● **Extrait du texte**:
* * *

En soi, l'article 68 de la Constitution n'indique pas nécessairement le commandement personnel du chef de l'Etat ; en effet, il énumère dans la même phrase plusieurs autres prérogatives royales : celle de déclarer la guerre et celles de faire les traités de paix, d'alliance et de commerce, et personne n'en conclut que le Roi puisse, dans ces derniers cas, agir sans le contreseing ministériel. Tous les auteurs ne s'accordent pas, en effet, au sujet de l'interprétation qu'il faut donner aux articles 64 et 68 de la Constitution,, mais de fait, le gouvernement et le Parlement ont résolu le problème, en 1940 aussi bien qu'en 1914, en permettant au Roi d'exercer, seul, le commandement en personne. Même après la crise de mai 1940, un des jurisconsultes (page 355) les plus connus de la Belgique a conclu dans ce sens, en précisant que c'est là la seule exception à la règle du contreseing (Rolin, dans Belgium., éd. By Goris, p. 90).
Il ressort de ce qui précède que le Roi des Belges usait largement de la plupart de ses prérogatives constitutionnelles. Plus remarquables sont toutefois ses interventions publiques, non prévues par la Constitution, mais consacrées par la coutume.

* * *

● **Données**:
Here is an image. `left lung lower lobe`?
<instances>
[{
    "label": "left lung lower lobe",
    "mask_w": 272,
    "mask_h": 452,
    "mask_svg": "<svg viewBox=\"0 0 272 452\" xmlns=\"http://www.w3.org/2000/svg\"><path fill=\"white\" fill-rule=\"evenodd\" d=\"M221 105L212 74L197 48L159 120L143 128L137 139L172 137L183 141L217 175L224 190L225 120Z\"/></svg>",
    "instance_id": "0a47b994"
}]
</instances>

* * *

● **Vos tâches**:
1. Recopiez fidèlement le passage du texte sur les prérogatives royales compris entre « Il ressort de » et « par la coutume. », ces deux segments inclus.
2. Rédigez la suite du texte sur les prérogatives du Roi des Belges, en reprenant après sa dernière phrase.

● **Réponses aux tâches**:
1.
Il ressort de ce qui précède que le Roi des Belges usait largement de la plupart de ses prérogatives constitutionnelles. Plus remarquables sont toutefois ses interventions publiques, non prévues par la Constitution, mais consacrées par la coutume.

2.
Cette action royale se manifestait de la façon la plus éclatante lorsque le Roi intervenait dans des crises graves et qui menaçaient d'aboutir à une impasse. Dans un cas, en janvier 1934, une suggestion de sa part écarta le sujet de discorde ; dans d'autres - en novembre 1930, en février 1933 et en avril 1940 - le souverain para à une crise ministérielle.
Ce qui donne tout leur intérêt à ces interventions, c'est que le Roi exposa, dans des lettres qui furent portées à la connaissance du public, les raisons de ses actions, qu'elles aient été dictées par la situation internationale comme en avril 1940, ou par des considérations d'ordre politique et constitutionnel comme en 1930 et 1933. En effet, ces deux dernières lettres constituent, pour ainsi dire, des rappels à l'ordre dans lesquels le Roi soulignait l'importance de principes constitutionnels et parlementaires qu'il considérait comme oubliés ou, du moins, négligés : que c'était aux Chambres, et non aux associations politiques, de décider du sort du ministère, et que le gouvernement ne devait pas se retirer à la suite d'un vote sur un objet sans importance. Dans sa lettre du 6 mars 1939, le Roi Léopold exposa brièvement à la nation « les errements politiques des dernières années », c’est-à-dire les thèmes de ses déclarations à huis clos des 2 et 7 février : l'ingérence des groupes, les empiètements du conseil des ministres sur les prérogatives royales et la « mise en cause » de la Couronne.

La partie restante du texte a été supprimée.